··· SUPPLIED RECORDS ···

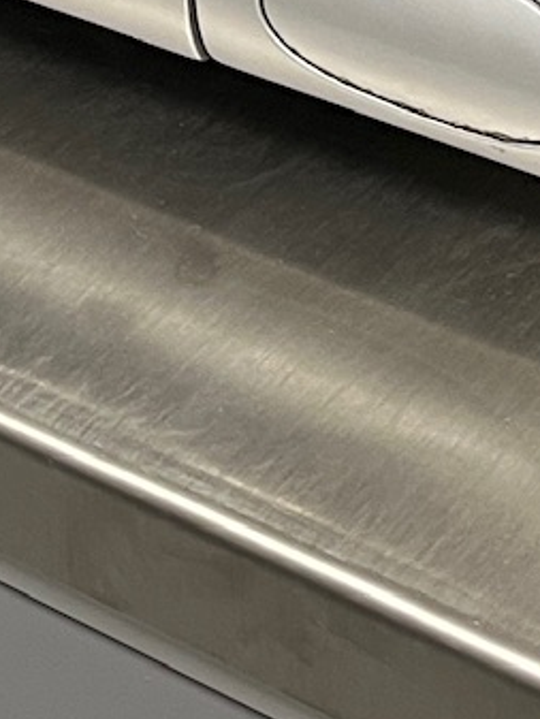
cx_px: 94
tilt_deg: -21.4
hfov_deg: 9.4
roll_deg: +2.0
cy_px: -678
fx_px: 3284
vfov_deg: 11.4
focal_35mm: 158
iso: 80
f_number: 1.6
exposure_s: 1/50
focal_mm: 5.1
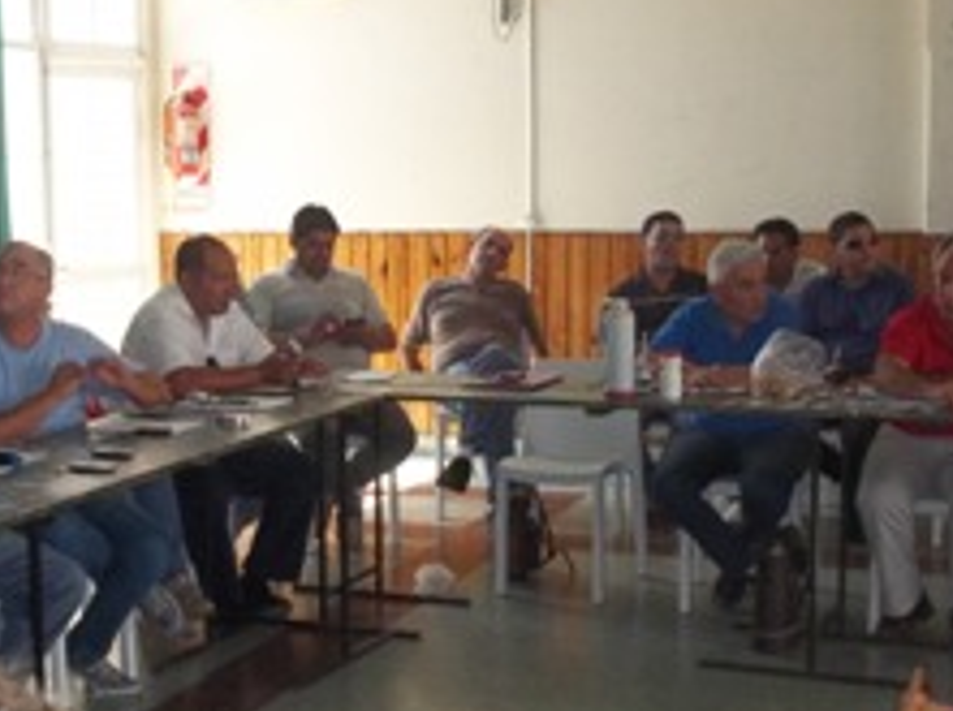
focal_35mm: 65
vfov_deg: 22.5
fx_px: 1787
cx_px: 293
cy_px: 396
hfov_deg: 29.6
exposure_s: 1/80
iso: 160
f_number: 2.9
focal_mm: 5.7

···

» REQUIRED ACTION
Every entry above, pictures excluded, needs to be duplicated exactly.

» WRITTEN RESPONSE
cx_px: 94
tilt_deg: -21.4
hfov_deg: 9.4
roll_deg: +2.0
cy_px: -678
fx_px: 3284
vfov_deg: 11.4
focal_35mm: 158
iso: 80
f_number: 1.6
exposure_s: 1/50
focal_mm: 5.1
focal_35mm: 65
vfov_deg: 22.5
fx_px: 1787
cx_px: 293
cy_px: 396
hfov_deg: 29.6
exposure_s: 1/80
iso: 160
f_number: 2.9
focal_mm: 5.7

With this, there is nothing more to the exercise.